This extravagant production of Verdi’s La Traviata arrives at The Lowry at the end of its run for Opera North, and this last week of shows bursts with the energy of a final hurrah.
Verdi’s La Traviata (The Fallen Woman) has long been one of the most popular operas; loved for its drama, passion, and instantly recognisable score. Just minutes into Act I and the orchestra gets us into party mood with drinking toast ‘Brindisi’ (made popular by the Heineken ads) sung with gusto by Alfredo (Oliver Johnston).
As Parisian courtesan, Violetta, Maire Flavin is alight with passion. All eyes are on her – even through a huge peephole at the back of the stage. She emerges from a sea of writhing bodies on a bed, in a lavish scene of hedonism.

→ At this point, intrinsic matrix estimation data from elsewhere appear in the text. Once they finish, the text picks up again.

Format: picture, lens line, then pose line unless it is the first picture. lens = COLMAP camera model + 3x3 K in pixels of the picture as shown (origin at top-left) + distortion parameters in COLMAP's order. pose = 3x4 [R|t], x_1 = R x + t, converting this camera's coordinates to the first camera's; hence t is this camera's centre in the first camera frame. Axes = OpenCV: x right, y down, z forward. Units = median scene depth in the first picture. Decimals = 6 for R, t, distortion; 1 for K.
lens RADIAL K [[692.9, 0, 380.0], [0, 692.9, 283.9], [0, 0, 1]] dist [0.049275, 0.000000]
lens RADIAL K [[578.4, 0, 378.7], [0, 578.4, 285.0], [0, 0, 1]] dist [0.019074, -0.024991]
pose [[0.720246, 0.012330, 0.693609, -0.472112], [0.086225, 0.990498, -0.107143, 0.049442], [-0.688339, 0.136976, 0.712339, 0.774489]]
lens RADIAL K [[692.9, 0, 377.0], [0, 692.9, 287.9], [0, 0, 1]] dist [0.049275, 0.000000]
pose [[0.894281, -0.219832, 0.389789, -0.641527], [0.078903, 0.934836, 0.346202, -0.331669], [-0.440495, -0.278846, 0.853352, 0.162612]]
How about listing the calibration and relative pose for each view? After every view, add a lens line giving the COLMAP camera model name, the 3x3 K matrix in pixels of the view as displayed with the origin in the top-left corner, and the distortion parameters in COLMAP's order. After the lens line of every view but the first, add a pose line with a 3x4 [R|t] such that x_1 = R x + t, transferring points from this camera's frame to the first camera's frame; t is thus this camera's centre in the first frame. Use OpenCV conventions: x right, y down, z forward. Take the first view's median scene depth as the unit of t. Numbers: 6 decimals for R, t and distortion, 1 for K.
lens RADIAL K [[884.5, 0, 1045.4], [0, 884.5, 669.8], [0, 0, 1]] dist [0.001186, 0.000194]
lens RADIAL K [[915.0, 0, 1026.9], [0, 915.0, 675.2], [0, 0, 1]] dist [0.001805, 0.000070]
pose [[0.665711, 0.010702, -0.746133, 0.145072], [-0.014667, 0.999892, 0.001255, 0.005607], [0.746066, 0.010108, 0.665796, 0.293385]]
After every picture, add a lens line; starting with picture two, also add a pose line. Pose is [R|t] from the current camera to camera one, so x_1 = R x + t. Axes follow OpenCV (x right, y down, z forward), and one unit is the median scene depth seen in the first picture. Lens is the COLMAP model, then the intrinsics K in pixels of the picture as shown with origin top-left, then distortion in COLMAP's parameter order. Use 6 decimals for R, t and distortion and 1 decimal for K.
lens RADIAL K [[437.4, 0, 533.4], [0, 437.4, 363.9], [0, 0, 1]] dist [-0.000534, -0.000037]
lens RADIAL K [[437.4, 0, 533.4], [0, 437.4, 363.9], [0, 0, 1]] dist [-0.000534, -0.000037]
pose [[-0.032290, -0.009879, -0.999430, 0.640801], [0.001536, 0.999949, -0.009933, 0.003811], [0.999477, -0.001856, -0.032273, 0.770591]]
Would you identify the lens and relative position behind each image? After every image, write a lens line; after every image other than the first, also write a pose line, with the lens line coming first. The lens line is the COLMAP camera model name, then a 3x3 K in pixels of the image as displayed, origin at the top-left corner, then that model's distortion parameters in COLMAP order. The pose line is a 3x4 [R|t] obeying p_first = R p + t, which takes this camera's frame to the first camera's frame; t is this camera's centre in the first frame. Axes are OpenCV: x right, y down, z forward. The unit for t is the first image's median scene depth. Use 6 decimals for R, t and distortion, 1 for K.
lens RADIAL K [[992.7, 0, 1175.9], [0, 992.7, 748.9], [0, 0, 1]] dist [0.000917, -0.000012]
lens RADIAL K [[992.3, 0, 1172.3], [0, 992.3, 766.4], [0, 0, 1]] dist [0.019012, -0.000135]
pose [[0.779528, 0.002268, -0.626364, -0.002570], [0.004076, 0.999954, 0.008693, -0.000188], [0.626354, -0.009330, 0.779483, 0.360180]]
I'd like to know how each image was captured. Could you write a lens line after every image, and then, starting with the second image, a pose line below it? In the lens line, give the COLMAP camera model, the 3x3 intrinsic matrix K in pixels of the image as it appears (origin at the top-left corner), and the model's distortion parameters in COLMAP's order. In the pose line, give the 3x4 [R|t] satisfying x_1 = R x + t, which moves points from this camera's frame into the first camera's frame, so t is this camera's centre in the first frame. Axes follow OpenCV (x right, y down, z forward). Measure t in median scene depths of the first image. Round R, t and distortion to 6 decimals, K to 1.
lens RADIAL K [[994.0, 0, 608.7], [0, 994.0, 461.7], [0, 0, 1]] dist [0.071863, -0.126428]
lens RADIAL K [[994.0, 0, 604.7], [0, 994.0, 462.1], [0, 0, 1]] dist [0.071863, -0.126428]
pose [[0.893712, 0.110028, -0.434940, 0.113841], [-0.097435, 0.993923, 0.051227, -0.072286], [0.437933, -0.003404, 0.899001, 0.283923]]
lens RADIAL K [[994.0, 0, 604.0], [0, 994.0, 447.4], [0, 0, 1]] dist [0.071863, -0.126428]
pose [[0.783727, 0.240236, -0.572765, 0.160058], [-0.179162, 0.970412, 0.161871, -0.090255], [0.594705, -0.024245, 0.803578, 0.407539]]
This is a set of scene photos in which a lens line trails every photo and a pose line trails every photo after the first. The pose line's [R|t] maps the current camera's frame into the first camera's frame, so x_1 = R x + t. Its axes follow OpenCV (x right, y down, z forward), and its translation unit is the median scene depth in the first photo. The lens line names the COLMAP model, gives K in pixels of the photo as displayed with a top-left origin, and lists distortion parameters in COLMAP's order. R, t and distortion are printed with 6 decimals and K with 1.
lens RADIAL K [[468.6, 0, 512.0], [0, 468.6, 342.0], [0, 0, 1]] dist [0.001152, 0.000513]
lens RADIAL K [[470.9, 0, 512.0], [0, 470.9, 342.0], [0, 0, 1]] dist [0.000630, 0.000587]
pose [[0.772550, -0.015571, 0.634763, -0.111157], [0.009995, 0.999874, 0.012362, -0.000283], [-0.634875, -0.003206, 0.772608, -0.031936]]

From here it is clear there is a huge height from which to fall.
Director, Alessandro Talevi places the action in the Belle Epoque, which while more than a century after its original setting is not so long after the opera’s premiere in 1853. Europe hasn’t yet suffered the devastation of the first World War, and the pleasure seeking in Act I is symbolic of the continent’s golden age prosperity.
Act II takes us to the more relaxed setting of Violetta and Alfredo’s Country House. But here emotions run just as high when Stephen Gadd enters the home like an explosion as the father, Giorgio Germont.
The quieter third act, which sees Violetta confined to her bed with consumption, is less frantic but no less heart-wrenching.
The production is a revival of the company’s 2014 production, which Talevi also directed. He has returned to not simply revive but to refresh, and it does feel like this has been an opportunity to fine-tune and capture the full emotion of every scene.
In this production the principal roles have been double cast, to offer more performances on consecutive evenings. There are also two conductors. On Tuesday the orchestra was led by Manoj Kamps who expertly guides this compelling narrative as a rollercoaster of emotions through music.
It’s a definite catch it while you can experience.